Solving a bi-objective mathematical model for location-routing problem with time windows in multi-echelon reverse logistics using metaheuristic procedure
Subject Areas : Mathematical OptimizationV. R. Ghezavati 1 , M. Beigi 2
1 - School of Industrial Engineering, Islamic Azad University, South Tehran Branch, Tehran, Iran
2 - School of Industrial Engineering, Islamic Azad University, South Tehran Branch, Tehran, Iran
Keywords: II, Reverse logistics network . Location, routing problem . Time window . Bi, objective model . e, Constraint method NSGA,
Abstract :
During the last decade, the stringent pressures from environmental and social requirements have spurred an interest in designing a reverse logistics (RL) network.
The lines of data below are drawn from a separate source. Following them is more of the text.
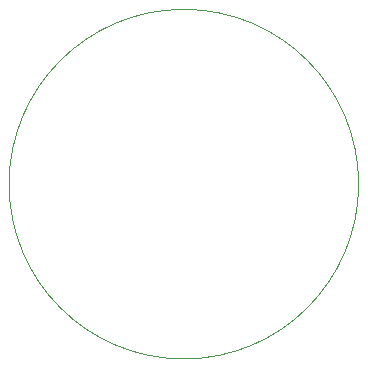
<source format=gm1>
G04 #@! TF.GenerationSoftware,KiCad,Pcbnew,8.0.6*
G04 #@! TF.CreationDate,2025-05-06T14:47:19+02:00*
G04 #@! TF.ProjectId,nRF5340,6e524635-3334-4302-9e6b-696361645f70,rev?*
G04 #@! TF.SameCoordinates,Original*
G04 #@! TF.FileFunction,Profile,NP*
%FSLAX46Y46*%
G04 Gerber Fmt 4.6, Leading zero omitted, Abs format (unit mm)*
G04 Created by KiCad (PCBNEW 8.0.6) date 2025-05-06 14:47:19*
%MOMM*%
%LPD*%
G01*
G04 APERTURE LIST*
G04 #@! TA.AperFunction,Profile*
%ADD10C,0.050000*%
G04 #@! TD*
G04 APERTURE END LIST*
D10*
X195197502Y-61527499D02*
G75*
G02*
X165597502Y-61527499I-14800000J0D01*
G01*
X165597502Y-61527499D02*
G75*
G02*
X195197502Y-61527499I14800000J0D01*
G01*
M02*

</source>
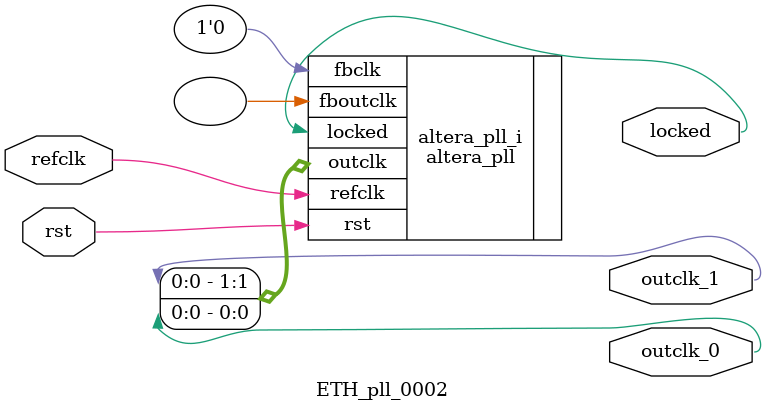
<source format=v>
`timescale 1ns/10ps
module  ETH_pll_0002(

	// interface 'refclk'
	input wire refclk,

	// interface 'reset'
	input wire rst,

	// interface 'outclk0'
	output wire outclk_0,

	// interface 'outclk1'
	output wire outclk_1,

	// interface 'locked'
	output wire locked
);

	altera_pll #(
		.fractional_vco_multiplier("false"),
		.reference_clock_frequency("125.0 MHz"),
		.operation_mode("direct"),
		.number_of_clocks(2),
		.output_clock_frequency0("125.000000 MHz"),
		.phase_shift0("7000 ps"),
		.duty_cycle0(50),
		.output_clock_frequency1("125.000000 MHz"),
		.phase_shift1("1000 ps"),
		.duty_cycle1(50),
		.output_clock_frequency2("0 MHz"),
		.phase_shift2("0 ps"),
		.duty_cycle2(50),
		.output_clock_frequency3("0 MHz"),
		.phase_shift3("0 ps"),
		.duty_cycle3(50),
		.output_clock_frequency4("0 MHz"),
		.phase_shift4("0 ps"),
		.duty_cycle4(50),
		.output_clock_frequency5("0 MHz"),
		.phase_shift5("0 ps"),
		.duty_cycle5(50),
		.output_clock_frequency6("0 MHz"),
		.phase_shift6("0 ps"),
		.duty_cycle6(50),
		.output_clock_frequency7("0 MHz"),
		.phase_shift7("0 ps"),
		.duty_cycle7(50),
		.output_clock_frequency8("0 MHz"),
		.phase_shift8("0 ps"),
		.duty_cycle8(50),
		.output_clock_frequency9("0 MHz"),
		.phase_shift9("0 ps"),
		.duty_cycle9(50),
		.output_clock_frequency10("0 MHz"),
		.phase_shift10("0 ps"),
		.duty_cycle10(50),
		.output_clock_frequency11("0 MHz"),
		.phase_shift11("0 ps"),
		.duty_cycle11(50),
		.output_clock_frequency12("0 MHz"),
		.phase_shift12("0 ps"),
		.duty_cycle12(50),
		.output_clock_frequency13("0 MHz"),
		.phase_shift13("0 ps"),
		.duty_cycle13(50),
		.output_clock_frequency14("0 MHz"),
		.phase_shift14("0 ps"),
		.duty_cycle14(50),
		.output_clock_frequency15("0 MHz"),
		.phase_shift15("0 ps"),
		.duty_cycle15(50),
		.output_clock_frequency16("0 MHz"),
		.phase_shift16("0 ps"),
		.duty_cycle16(50),
		.output_clock_frequency17("0 MHz"),
		.phase_shift17("0 ps"),
		.duty_cycle17(50),
		.pll_type("General"),
		.pll_subtype("General")
	) altera_pll_i (
		.rst	(rst),
		.outclk	({outclk_1, outclk_0}),
		.locked	(locked),
		.fboutclk	( ),
		.fbclk	(1'b0),
		.refclk	(refclk)
	);
endmodule


</source>
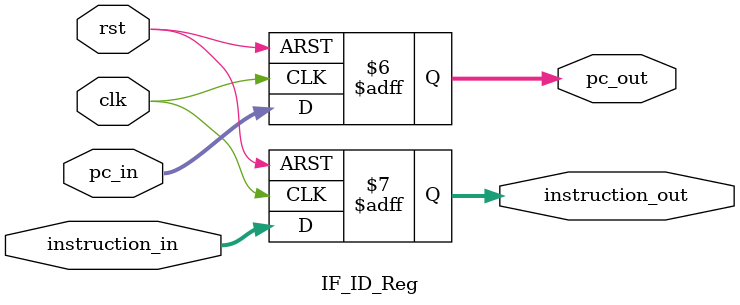
<source format=v>
module instruction_fetch (
    input [63:0] PC,  
    output reg [31:0] instruction,  
    output reg invAddr
);
    reg [31:0] instr_mem [0:1023]; 

    initial begin
        instr_mem[0] = 32'h00550533;  // ADD x10, x10, x5  (Correct)
        instr_mem[1] = 32'h40b50533;  // SUB x10, x10, x11 (Correct)
        instr_mem[2] = 32'h00c57533;  // AND x10, x10, x12 (Correct)
        instr_mem[3] = 32'h00E56FB3;  // OR  x10, x10, x13 (Correct)
        instr_mem[4] = 32'h00A73023;  // LD  x16, 0(x14)   (Incorrect, should be LD not LW)
        instr_mem[5] = 32'h00073583;  // ld  x17, 0(x15)  (Incorrect encoding for SD)
       instr_mem[6] = 32'h00B282B3;  // SUB x10, x10, x11 (Correct)  
    end

    always @(*) begin
        if (PC[1:0] != 0 || PC[63:2] > 1023) begin
            invAddr = 1'b1;
            instruction = 32'hxxxxxxxx;  // Invalid instruction
        end else begin
            invAddr = 1'b0;
            instruction = instr_mem[PC[11:2]];  // Fetch instruction
        end
    end
endmodule

module IF_ID_Reg (
    input wire clk,
    input wire rst,
    input wire [63:0] pc_in,
    input wire [31:0] instruction_in,

    output reg [63:0] pc_out,
    output reg [31:0] instruction_out
);

always @(posedge clk or posedge rst) begin
    if (rst) begin
        pc_out         <= 64'b0;
        instruction_out <= 32'b0;
    end
    else if(IF_ID_Write) begin
        pc_out         <= pc_in;
        instruction_out <= instruction_in;
    end
    else begin
        pc_out         <= pc_in;
        instruction_out <= instruction_in;
    end
end

endmodule

</source>
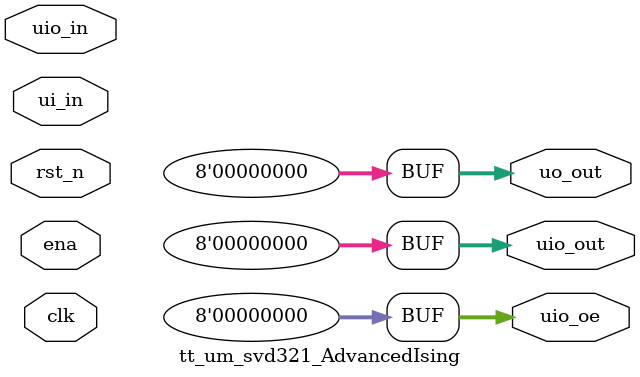
<source format=v>
/*
 * Copyright (c) 2024 Your Name
 * SPDX-License-Identifier: Apache-2.0
 */

`default_nettype none

module tt_um_svd321_AdvancedIsing (
    input  wire [7:0] ui_in,    // Dedicated inputs
    output wire [7:0] uo_out,   // Dedicated outputs
    input  wire [7:0] uio_in,   // IOs: Input path
    output wire [7:0] uio_out,  // IOs: Output path
    output wire [7:0] uio_oe,   // IOs: Enable path (active high: 0=input, 1=output)
    input  wire       ena,      // always 1 when the design is powered, so you can ignore it
    input  wire       clk,      // clock
    input  wire       rst_n     // reset_n - low to reset
);

  // All output pins must be assigned. If not used, assign to 0.
  assign uo_out  = 0;
  assign uio_out = 0;
  assign uio_oe  = 0;

endmodule

</source>
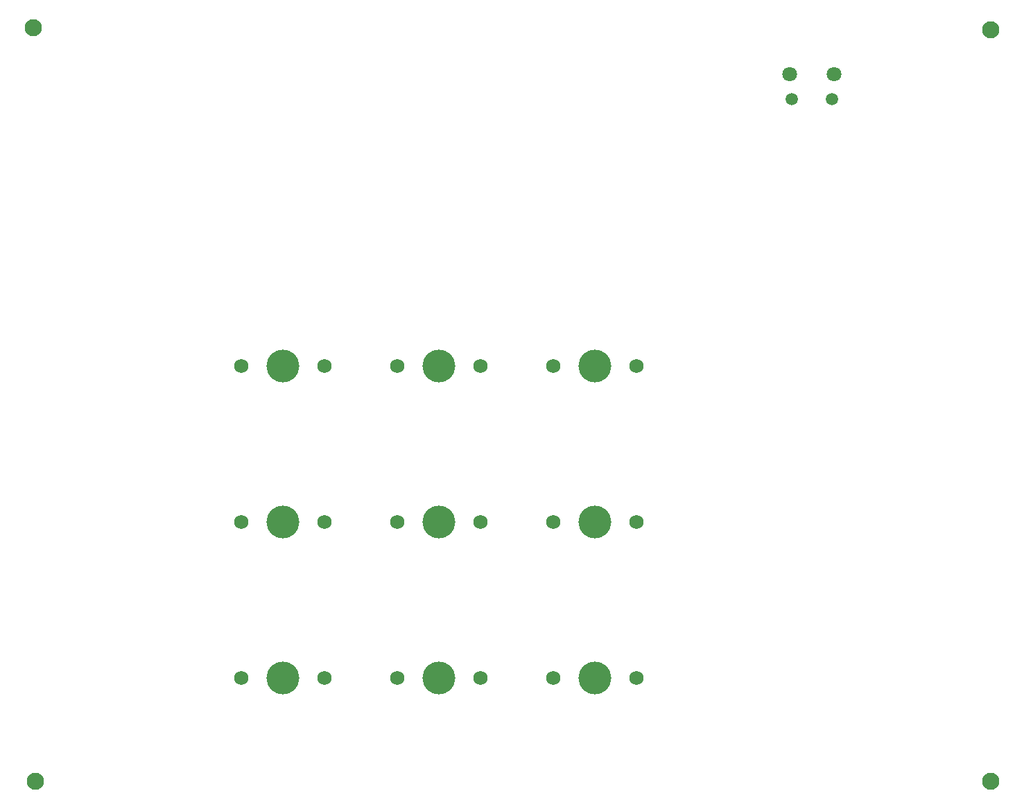
<source format=gbr>
%TF.GenerationSoftware,KiCad,Pcbnew,7.0.9*%
%TF.CreationDate,2023-12-23T17:51:51+00:00*%
%TF.ProjectId,MacroPad,4d616372-6f50-4616-942e-6b696361645f,rev?*%
%TF.SameCoordinates,Original*%
%TF.FileFunction,NonPlated,1,2,NPTH,Drill*%
%TF.FilePolarity,Positive*%
%FSLAX46Y46*%
G04 Gerber Fmt 4.6, Leading zero omitted, Abs format (unit mm)*
G04 Created by KiCad (PCBNEW 7.0.9) date 2023-12-23 17:51:51*
%MOMM*%
%LPD*%
G01*
G04 APERTURE LIST*
%TA.AperFunction,ComponentDrill*%
%ADD10C,1.500000*%
%TD*%
%TA.AperFunction,ComponentDrill*%
%ADD11C,1.750000*%
%TD*%
%TA.AperFunction,ComponentDrill*%
%ADD12C,1.800000*%
%TD*%
%TA.AperFunction,ComponentDrill*%
%ADD13C,2.100000*%
%TD*%
%TA.AperFunction,ComponentDrill*%
%ADD14C,4.000000*%
%TD*%
G04 APERTURE END LIST*
D10*
%TO.C,U1*%
X179185000Y-69200000D03*
X184035000Y-69200000D03*
D11*
%TO.C,S1*%
X111930000Y-101770000D03*
%TO.C,S4*%
X111930000Y-120820000D03*
%TO.C,S7*%
X111930000Y-139870000D03*
%TO.C,S1*%
X122090000Y-101770000D03*
%TO.C,S4*%
X122090000Y-120820000D03*
%TO.C,S7*%
X122090000Y-139870000D03*
%TO.C,S2*%
X130980000Y-101770000D03*
%TO.C,S5*%
X130980000Y-120820000D03*
%TO.C,S8*%
X130980000Y-139870000D03*
%TO.C,S2*%
X141140000Y-101770000D03*
%TO.C,S5*%
X141140000Y-120820000D03*
%TO.C,S8*%
X141140000Y-139870000D03*
%TO.C,S3*%
X150030000Y-101770000D03*
%TO.C,S6*%
X150030000Y-120820000D03*
%TO.C,S9*%
X150030000Y-139870000D03*
%TO.C,S3*%
X160190000Y-101770000D03*
%TO.C,S6*%
X160190000Y-120820000D03*
%TO.C,S9*%
X160190000Y-139870000D03*
D12*
%TO.C,U1*%
X178885000Y-66170000D03*
X184335000Y-66170000D03*
D13*
%TO.C,REF\u002A\u002A*%
X86500000Y-60500000D03*
X86750000Y-152500000D03*
X203500000Y-60750000D03*
X203500000Y-152500000D03*
D14*
%TO.C,S1*%
X117010000Y-101770000D03*
%TO.C,S4*%
X117010000Y-120820000D03*
%TO.C,S7*%
X117010000Y-139870000D03*
%TO.C,S2*%
X136060000Y-101770000D03*
%TO.C,S5*%
X136060000Y-120820000D03*
%TO.C,S8*%
X136060000Y-139870000D03*
%TO.C,S3*%
X155110000Y-101770000D03*
%TO.C,S6*%
X155110000Y-120820000D03*
%TO.C,S9*%
X155110000Y-139870000D03*
M02*

</source>
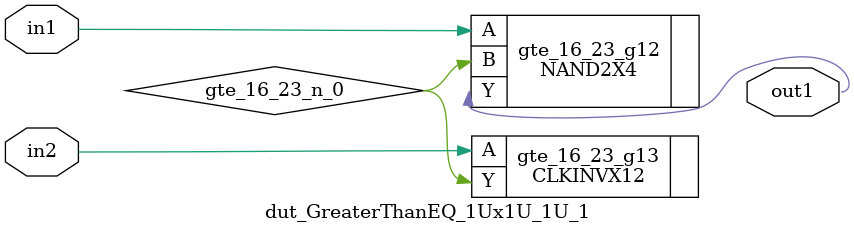
<source format=v>
`timescale 1ps / 1ps


module dut_GreaterThanEQ_1Ux1U_1U_1(in2, in1, out1);
  input in2, in1;
  output out1;
  wire in2, in1;
  wire out1;
  wire gte_16_23_n_0;
  NAND2X4 gte_16_23_g12(.A (in1), .B (gte_16_23_n_0), .Y (out1));
  CLKINVX12 gte_16_23_g13(.A (in2), .Y (gte_16_23_n_0));
endmodule



</source>
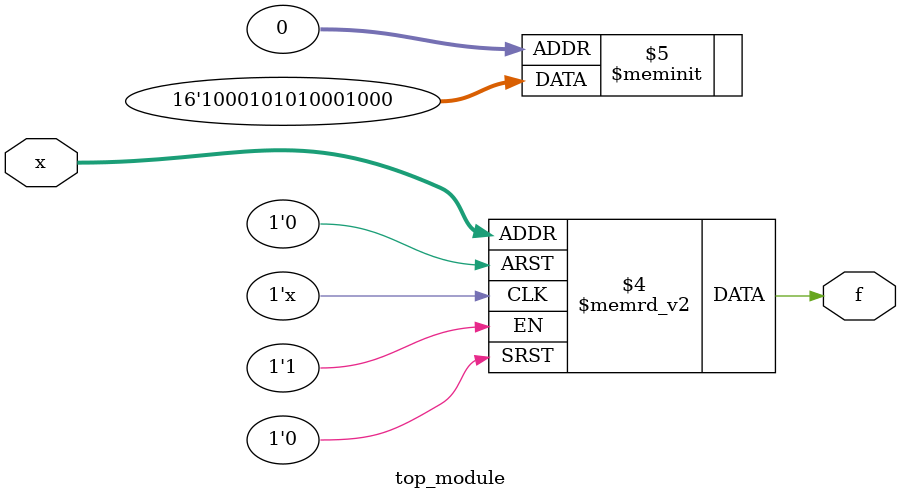
<source format=sv>
module top_module (
    input [4:1] x,
    output logic f
);

always_comb begin
    case ({x[4], x[3], x[2], x[1]})
        4'b0001: f = 0;
        4'b0011: f = 1;
        4'b0101: f = 0;
        4'b0110: f = 0;
        4'b0111: f = 1;
        4'b1001: f = 1;
        4'b1011: f = 1;
        4'b1101: f = 0;
        4'b1111: f = 1;
        default: f = 0; // Use don't-care value of 0 for unspecified cases
    endcase
end

endmodule

</source>
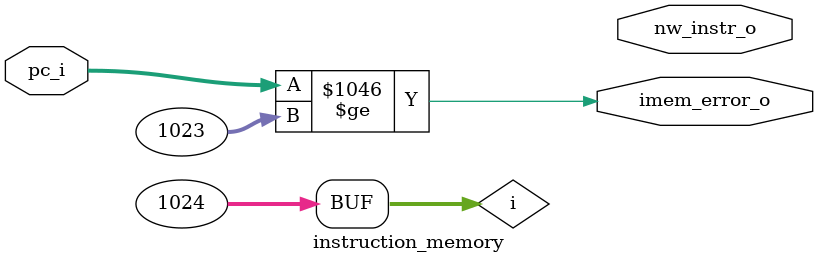
<source format=v>
module instruction_memory(input wire [63:0] pc_i,
	output wire [79:0] nw_instr_o,
	output wire imem_error_o);
	reg [7:0] ins_mem [1023:0];
	// initaial instruction memory
	integer i;
	initial begin
		//irmovq $0x8 %r8
		ins_mem[0] = 8'h30; ins_mem[1] = 8'hf8; ins_mem[2] = 8'h08;
		ins_mem[3] = 8'h00; ins_mem[4] = 8'h00; ins_mem[5] = 8'h00;
		ins_mem[6] = 8'h00; ins_mem[7] = 8'h00; ins_mem[8] = 8'h00;
		ins_mem[9] = 8'h00;
		//irmovq $0x21 %rbx
		ins_mem[10] = 8'h30; ins_mem[11] = 8'hf3; ins_mem[12] = 8'h15;
		ins_mem[13] = 8'h00; ins_mem[14] = 8'h00; ins_mem[15] = 8'h00;
		ins_mem[16] = 8'h00; ins_mem[17] = 8'h00; ins_mem[18] = 8'h00;
		ins_mem[19] = 8'h00;
		//halt
		ins_mem[20] = 8'h00;
		//nop
		ins_mem[21] = 8'h10;
		//rrmovq
		ins_mem[22] = 8'h20; ins_mem[23] = 8'h13;
		//rmmovq
		ins_mem[24] = 8'h40; ins_mem[25] = 8'h2d; ins_mem[26] = 8'h15;
		ins_mem[27] = 8'h00; ins_mem[28] = 8'h00; ins_mem[29] = 8'h00;
		ins_mem[30] = 8'h00; ins_mem[31] = 8'h00; ins_mem[32] = 8'h00;
		ins_mem[33] = 8'h00;
		//mrmovq
		ins_mem[34] = 8'h50; ins_mem[35] = 8'h2d; ins_mem[36] = 8'h15;
		ins_mem[37] = 8'h00; ins_mem[38] = 8'h00; ins_mem[39] = 8'h00;
		ins_mem[40] = 8'h00; ins_mem[41] = 8'h00; ins_mem[42] = 8'h00;
		ins_mem[43] = 8'h00;
		//opq / add %r9 %r7
		ins_mem[44] = 8'h60; ins_mem[45] = 8'h97;
		//opq / sub %r8 %r10
		ins_mem[46] = 8'h61; ins_mem[47] = 8'h97;
		//opq / and %r14 %rax
		ins_mem[48] = 8'h62; ins_mem[49] = 8'he1;
		//opq / xor %r13 %r12
		ins_mem[50] = 8'h63; ins_mem[51] = 8'hdb;

		for(i = 52; i < 1024; i = i + 1) begin
			ins_mem[i] = 8'hcc;
		end
	end
	assign nw_instr = {ins_mem[pc_i + 9],
		ins_mem[pc_i + 8], ins_mem[pc_i + 7],
		ins_mem[pc_i + 6], ins_mem[pc_i + 5],
		ins_mem[pc_i + 4], ins_mem[pc_i + 3],
		ins_mem[pc_i + 2], ins_mem[pc_i + 1],
		ins_mem[pc_i + 0]};
	assign imem_error_o = (pc_i >= 1023);
endmodule
</source>
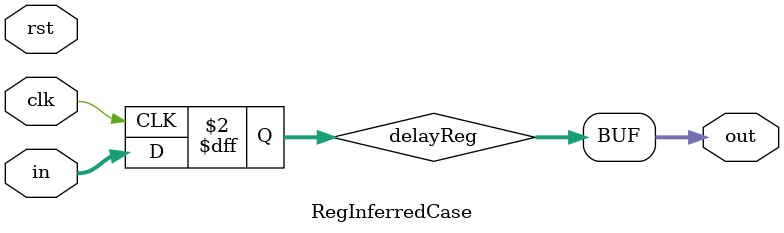
<source format=v>
module RegInferredCase (
  input        clk,
  input        rst,
  input  [2:0] in,
  output [2:0] out
);
  reg  [2:0] delayReg;
  assign out = delayReg;
  always @(posedge clk) begin
    delayReg <= in;
  end
endmodule

</source>
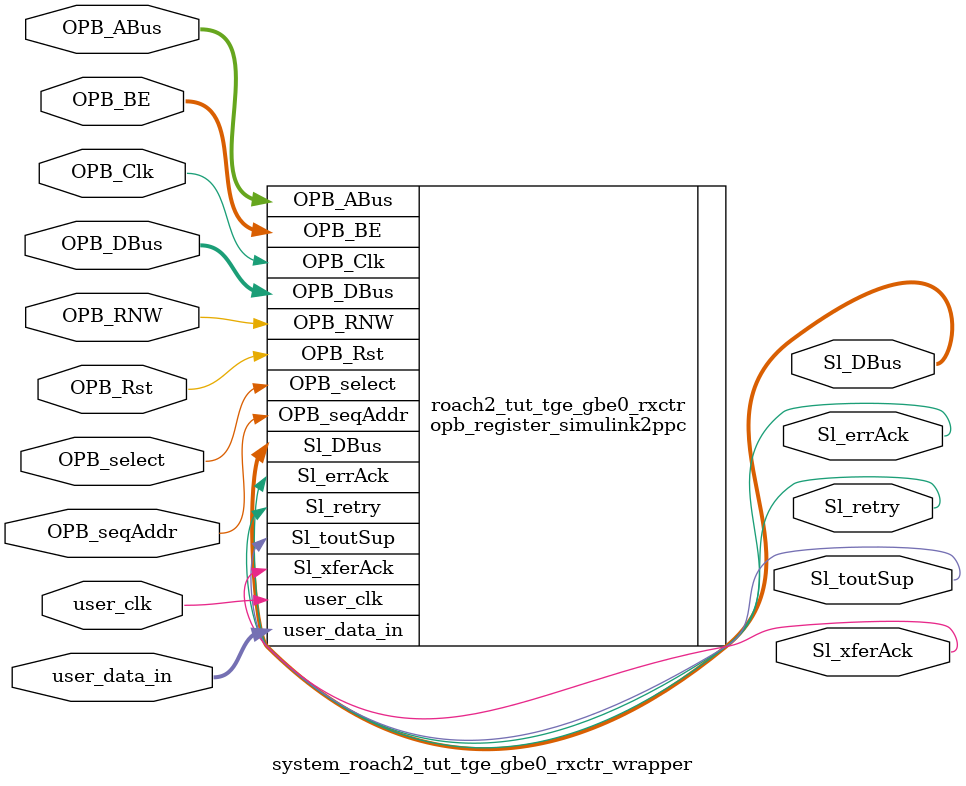
<source format=v>

module system_roach2_tut_tge_gbe0_rxctr_wrapper
  (
    OPB_Clk,
    OPB_Rst,
    Sl_DBus,
    Sl_errAck,
    Sl_retry,
    Sl_toutSup,
    Sl_xferAck,
    OPB_ABus,
    OPB_BE,
    OPB_DBus,
    OPB_RNW,
    OPB_select,
    OPB_seqAddr,
    user_data_in,
    user_clk
  );
  input OPB_Clk;
  input OPB_Rst;
  output [0:31] Sl_DBus;
  output Sl_errAck;
  output Sl_retry;
  output Sl_toutSup;
  output Sl_xferAck;
  input [0:31] OPB_ABus;
  input [0:3] OPB_BE;
  input [0:31] OPB_DBus;
  input OPB_RNW;
  input OPB_select;
  input OPB_seqAddr;
  input [31:0] user_data_in;
  input user_clk;

  opb_register_simulink2ppc
    #(
      .C_BASEADDR ( 32'h01008100 ),
      .C_HIGHADDR ( 32'h010081FF ),
      .C_OPB_AWIDTH ( 32 ),
      .C_OPB_DWIDTH ( 32 ),
      .C_FAMILY ( "virtex6" )
    )
    roach2_tut_tge_gbe0_rxctr (
      .OPB_Clk ( OPB_Clk ),
      .OPB_Rst ( OPB_Rst ),
      .Sl_DBus ( Sl_DBus ),
      .Sl_errAck ( Sl_errAck ),
      .Sl_retry ( Sl_retry ),
      .Sl_toutSup ( Sl_toutSup ),
      .Sl_xferAck ( Sl_xferAck ),
      .OPB_ABus ( OPB_ABus ),
      .OPB_BE ( OPB_BE ),
      .OPB_DBus ( OPB_DBus ),
      .OPB_RNW ( OPB_RNW ),
      .OPB_select ( OPB_select ),
      .OPB_seqAddr ( OPB_seqAddr ),
      .user_data_in ( user_data_in ),
      .user_clk ( user_clk )
    );

endmodule


</source>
The success of a logistics system may depend on the decisions of the facilities locations and vehicle routings. The location-routing problem (LRP) simultaneously locates the facilities and designs the travel routes for vehicles among established facilities and existing demand points. In this paper, the location-routing problem with time window (LRPTW) and homogeneous fleet type and designing a multi-echelon, and capacitated reverse logistics network, are considered which may arise in many real-life situations in logistics management. Our proposed RL network consists of hybrid collection/inspection centers, recovery centers and disposal centers. Here, we present a new bi-objective mathematical programming (BOMP) for LRPTW in reverse logistic. Since this type of problem is NP-hard, the non-dominated sorting genetic algorithm II (NSGA-II) is proposed to obtain the Pareto frontier for the given problem. Several numerical examples are presented to illustrate the effectiveness of the proposed model and algorithm. Also, the present work is an effort to effectively implement the ε-constraint method in GAMS software for producing the Pareto-optimal solutions in a BOMP. The results of the proposed algorithm have been compared with the ε-constraint method. The computational results show that the ε-constraint method is able to solve small-size instances to optimality within reasonable computing times, and for medium-to-large-sized problems, the proposed NSGA-II works better than the ε-constraint.